Dans son approche de Dieu le Juif fut particulièrement frappé par l'activité du souffle  de Yahvé  son Esprit ( Ruah)
c'était pour lui la plus impressionnante manifestation de la vie divine elle-même. 
Il considéra ainsi au cours de son histoire de plus en plus l'Esprit comme celui qui communique la vie aux hommes et mène toute chose et tout événement selon la libre décision du Tout-Autre.

Les Grecs eux approfondirent eux une autre face du Mystère...
 reconnaissant Dieu davantage au niveau de la pensée, du Logos, principe et raison de toutes choses, gouvernant tout du dedans.
 
 L'Inde elle tout en considérant l'importance de la Shakti 
 cette force, cette Puissance cette énergie diffusé par le Tout Autre dans l'Univers

 fut également
sensible au Mystère de la connaissance,
 comme en témoigne son incessante recherche sur les thèmes de cit pensée, pure conscience jnàna sagesse, connaissance, contemplation et vidya  sagesse, connaissance science.
 
Mais ce qui, plus que tout, orienta sa méditation, fut le
Mystère de l'être, sat, et même, paradoxalement,celui du non-être, asat'.

Ainsi nous l'explique le Père Le Saux :
 
"Dans le fond de son coeur, le sage de l'Inde entendit, émerveillé, le même « Je Suis » que Moïse surl'Horeb (Ex 3, 14) et cela lui suffit pour sa contemplation, sa joie et sa paix, à jamais.

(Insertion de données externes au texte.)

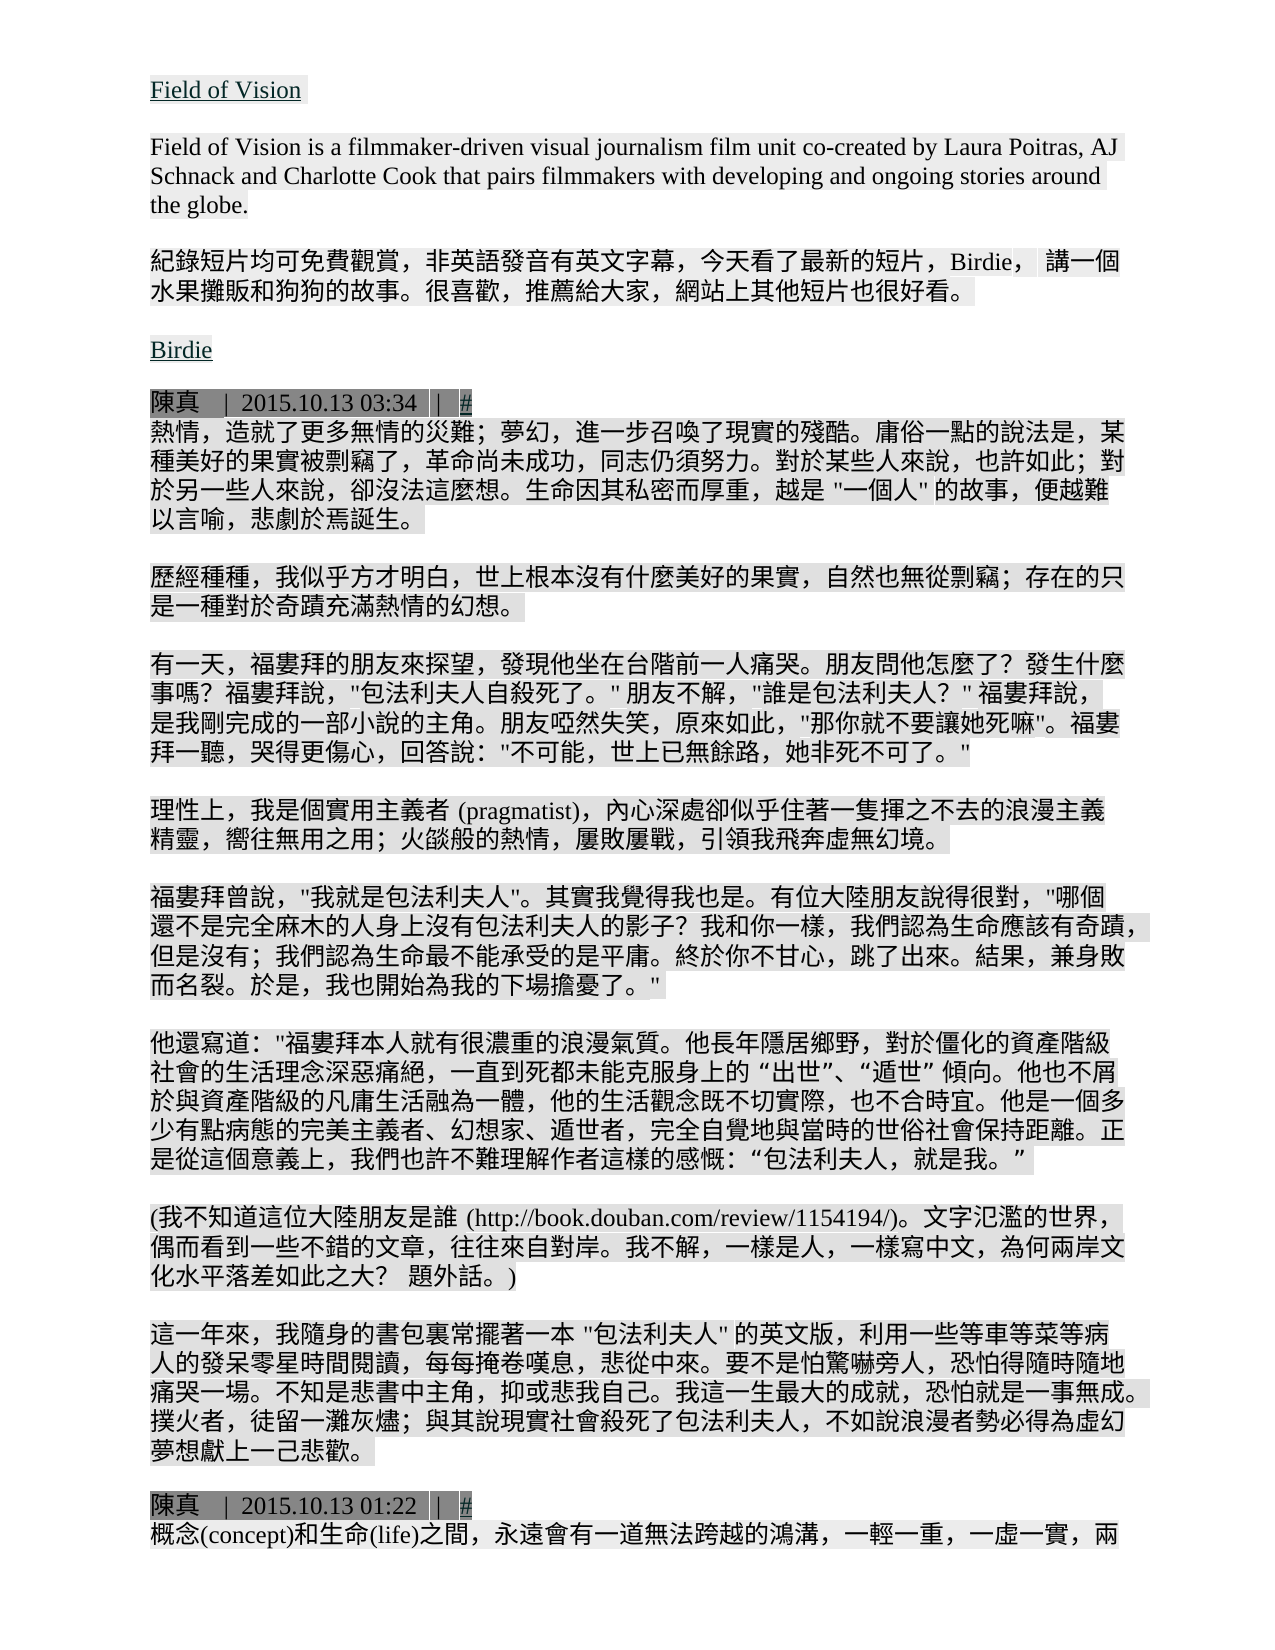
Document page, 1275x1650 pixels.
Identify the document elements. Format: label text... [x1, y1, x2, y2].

  Le Nom ineffable ne peut être authentiquement compris qu'au « lieu le plus intérieur du coeur de l'homme », là où il demeure caché en son propre mystère"

puis...


"L'unique moyen d'illuminer ce centre le plus secret de l'être humain est la prise de conscience très pure de Soi, 
laquelle n'est autre que le reflet et le miroir de l'unique « Je Suis », le Nom même de Yahvé.

C'est par le « chemin du dedans » que l'Inde s'approche de Dieu et ce chemin est « sans retour », comme le disent les Écritures puisqu'il mène là où toute distinction et tout changement sont jamais transcendés."
 
Véritable chemin de l'esprit, Mystère même de l'Esprit Saint, qui est l'« intériorité » même de Dieu.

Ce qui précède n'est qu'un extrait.